Chipped teeth are a common occurrence when it comes to orofacial trauma. You’ll want to look at the chipped tooth and make sure you do not see any pink in the middle area where the tooth was broken. This would indicate the nerve of the tooth is exposed. Not only can this cause a great deal of sensitivity/pain for your little one, but it would mean an immediate call to the dentist.

Is the primary tooth knocked out? 

Once a baby tooth is avulsed (or knocked out), you want to keep it that way -  never place the avulsed baby tooth back in the socket. Doing so could lead to possible damage/discoloration to the permanent tooth bud underneath.  

Permanent Tooth Injury

When your child’s permanent tooth is traumatized, it almost always calls for a trip to the dentist.  Contact your child’s dentist as soon as possible for the best possible outcome.

If you discover a permanent tooth has been pushed out of place, it can often be repositioned with a splint. Contact your pediatric dentist for an evaluation. 

If your child chips a permanent tooth, try and locate the piece of tooth. If located, bring it with you to the dental office for assessment.  Sometimes the dentist can rebond the piece of tooth.  As in the case of a chipped primary tooth, make sure you do not see any pink in the middle area where the tooth was broken.  This is indicative of a nerve exposure and would mean an immediate call to the dentist.

Is the permanent tooth knocked out?

If a permanent tooth is avulsed, place the tooth in milk and contact the dentist immediately.  Time is of the essence, as the best chance for success occurs when the tooth is placed back in the socket within 30 minutes of coming out.  If you’re unsure whether it is permanent or primary dentition, go ahead and place the tooth in a glass of milk.

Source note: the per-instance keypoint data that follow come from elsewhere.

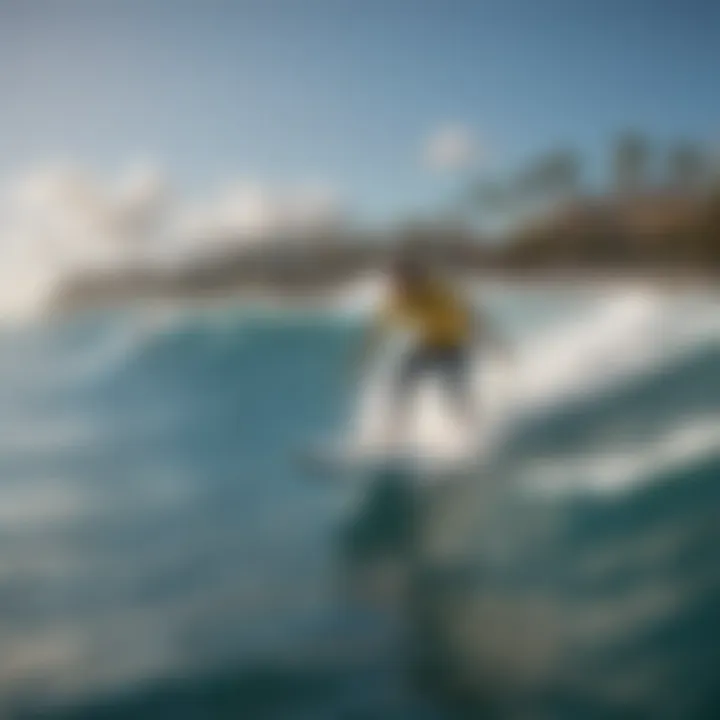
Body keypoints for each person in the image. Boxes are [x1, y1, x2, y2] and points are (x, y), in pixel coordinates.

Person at [361, 253, 502, 431]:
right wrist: (365, 356)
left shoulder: (440, 293)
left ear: (415, 277)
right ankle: (394, 431)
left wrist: (495, 344)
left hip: (453, 347)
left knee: (454, 393)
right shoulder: (397, 300)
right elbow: (378, 331)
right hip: (426, 345)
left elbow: (473, 318)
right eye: (396, 280)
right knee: (400, 383)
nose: (398, 285)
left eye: (403, 279)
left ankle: (474, 427)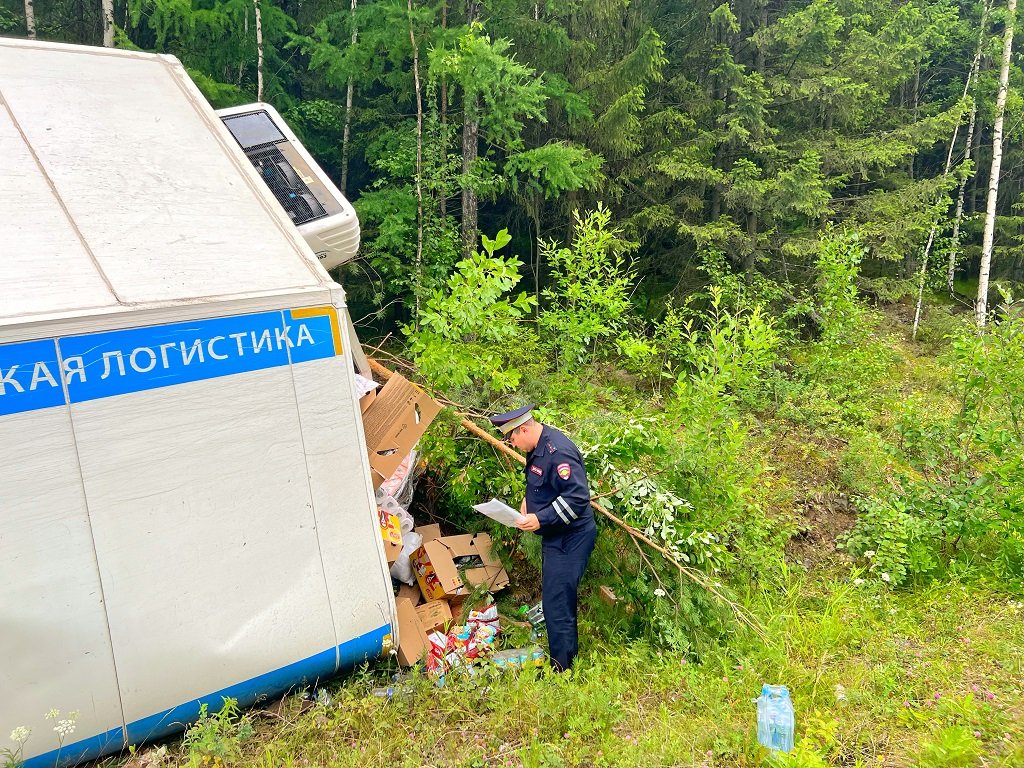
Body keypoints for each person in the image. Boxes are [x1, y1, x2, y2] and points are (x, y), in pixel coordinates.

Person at [489, 405, 597, 671]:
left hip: (571, 538)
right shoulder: (536, 448)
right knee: (554, 600)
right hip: (556, 537)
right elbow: (542, 483)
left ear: (523, 429)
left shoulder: (557, 452)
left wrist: (540, 518)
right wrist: (529, 502)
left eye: (512, 438)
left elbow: (577, 498)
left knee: (557, 603)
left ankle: (563, 670)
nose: (512, 444)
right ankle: (563, 659)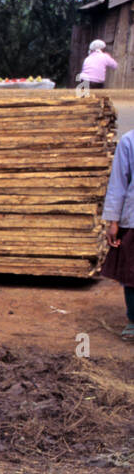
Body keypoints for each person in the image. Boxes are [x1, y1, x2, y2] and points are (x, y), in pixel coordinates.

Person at [101, 128, 134, 338]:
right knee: (131, 273)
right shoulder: (129, 141)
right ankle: (133, 320)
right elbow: (118, 184)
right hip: (132, 220)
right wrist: (113, 221)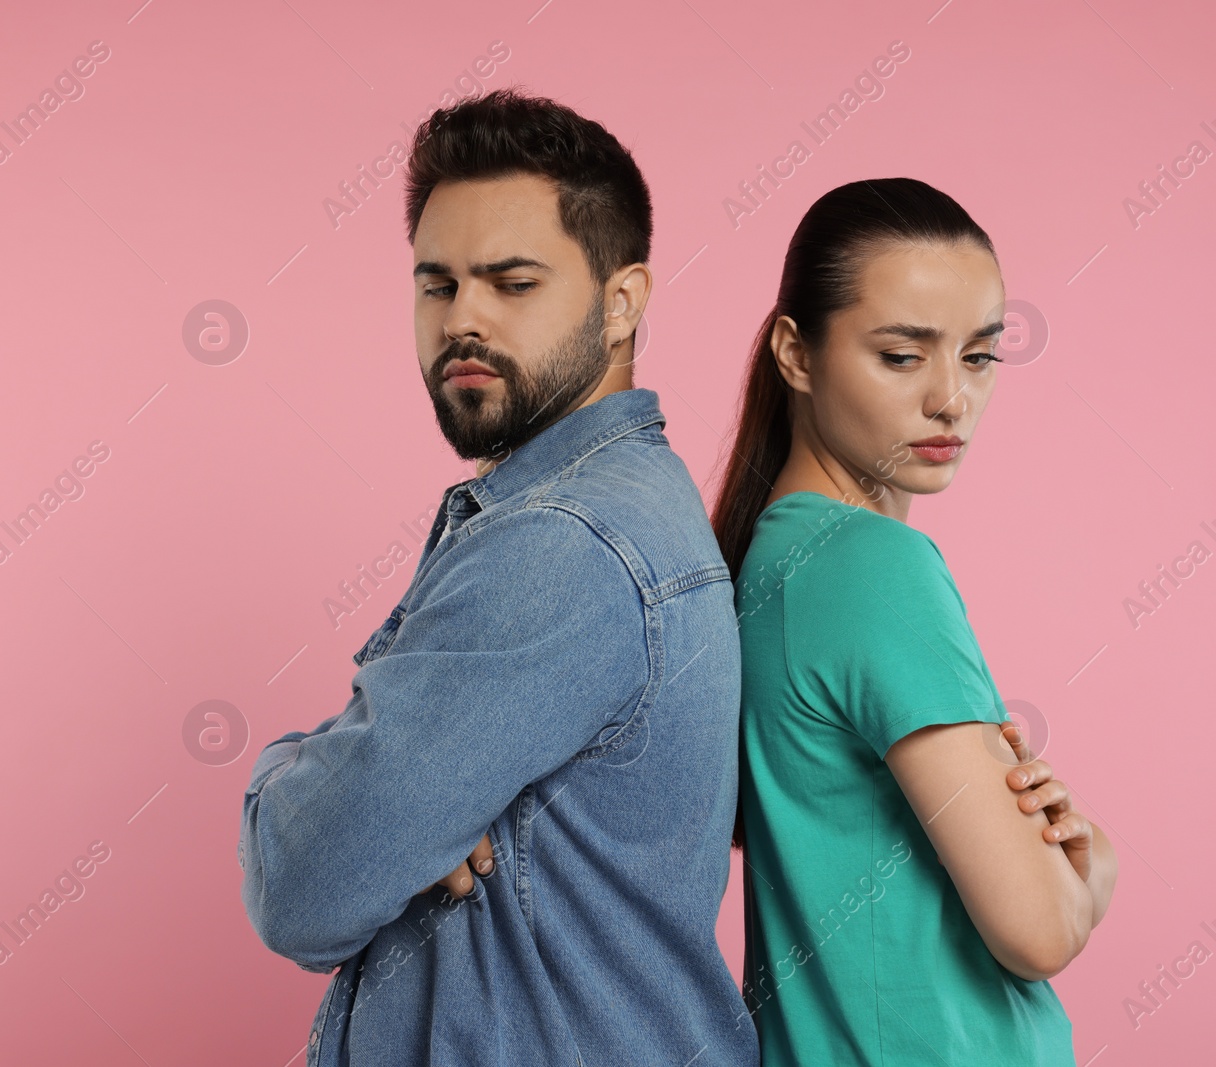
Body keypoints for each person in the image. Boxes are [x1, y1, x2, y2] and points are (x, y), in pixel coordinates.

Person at [239, 87, 759, 1066]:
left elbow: (301, 883)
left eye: (511, 282)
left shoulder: (562, 544)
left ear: (623, 300)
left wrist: (284, 776)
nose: (462, 318)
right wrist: (393, 801)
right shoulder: (625, 503)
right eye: (437, 284)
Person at [712, 177, 1117, 1065]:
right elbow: (1039, 930)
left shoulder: (771, 562)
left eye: (978, 357)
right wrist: (1097, 870)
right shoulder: (871, 568)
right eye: (903, 355)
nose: (951, 400)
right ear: (796, 352)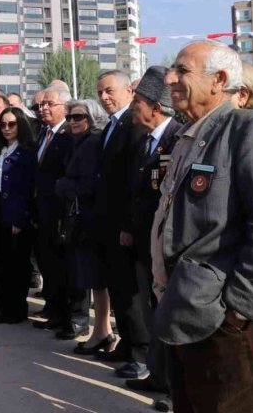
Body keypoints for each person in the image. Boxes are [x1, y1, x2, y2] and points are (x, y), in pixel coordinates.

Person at [154, 40, 253, 412]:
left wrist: (237, 310)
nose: (169, 78)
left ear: (220, 80)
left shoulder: (245, 131)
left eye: (182, 70)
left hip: (223, 325)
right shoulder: (189, 136)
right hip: (183, 310)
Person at [125, 66, 181, 396]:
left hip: (166, 243)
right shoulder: (143, 141)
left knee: (165, 310)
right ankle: (158, 373)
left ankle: (169, 379)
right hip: (144, 240)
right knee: (150, 307)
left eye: (138, 103)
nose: (134, 108)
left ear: (155, 107)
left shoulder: (178, 138)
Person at [94, 71, 149, 372]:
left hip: (125, 225)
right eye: (100, 92)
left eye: (110, 91)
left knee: (130, 293)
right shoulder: (111, 127)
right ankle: (127, 344)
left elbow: (134, 180)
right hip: (108, 224)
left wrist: (128, 224)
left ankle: (140, 354)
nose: (104, 98)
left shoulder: (135, 124)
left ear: (129, 90)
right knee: (117, 288)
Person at [55, 100, 114, 356]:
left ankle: (103, 331)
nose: (72, 121)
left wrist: (62, 185)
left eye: (78, 116)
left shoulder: (91, 143)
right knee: (95, 280)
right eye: (69, 117)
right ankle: (101, 331)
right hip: (86, 219)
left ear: (92, 117)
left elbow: (87, 185)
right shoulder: (79, 142)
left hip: (91, 220)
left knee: (98, 279)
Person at [34, 85, 88, 339]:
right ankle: (55, 314)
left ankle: (75, 319)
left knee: (69, 270)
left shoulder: (70, 136)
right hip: (43, 214)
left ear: (64, 108)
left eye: (49, 104)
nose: (43, 108)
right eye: (41, 104)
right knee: (50, 267)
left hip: (64, 213)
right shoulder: (42, 134)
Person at [0, 107, 37, 324]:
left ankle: (17, 308)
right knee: (2, 261)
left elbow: (27, 188)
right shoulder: (1, 149)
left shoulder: (27, 152)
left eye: (11, 124)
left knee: (17, 264)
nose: (7, 128)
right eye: (3, 124)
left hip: (17, 215)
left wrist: (20, 217)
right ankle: (5, 305)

Depending on the scenario, it is not always possible to arrive at the dentist’s office in 30 minutes.  In this case, immediately contact your pediatric dentist as they can guide you over the phone on how to properly place the tooth back in the socket or advise you further.

Recommended Home Care

After a tooth has been bumped, chipped, or otherwise traumatized, you’ll need to be extra careful with it to help prevent it from becoming infected. After trauma, the ligament that holds the tooth is loosened, giving bacteria a chance to travel up the side of the root and infect it from the inside. Reducing the number of bacteria in the area gives the tooth the best chance of staying healthy and allows the ligament to tighten back up to the tooth. How do you do this?

1. Great oral hygiene: Brush 3 to 4 times per day for the next 2 weeks.

2. Swish for 30-60 seconds with hydrogen peroxide mixed 50%-50% with water or prescription Peridex rinse after each brushing. If your child is too young to swish, swab affected teeth's gum lines (front and back) with a Q-tip dipped in the rinse.

3. Soft diet for 2 weeks: no biting into anything hard!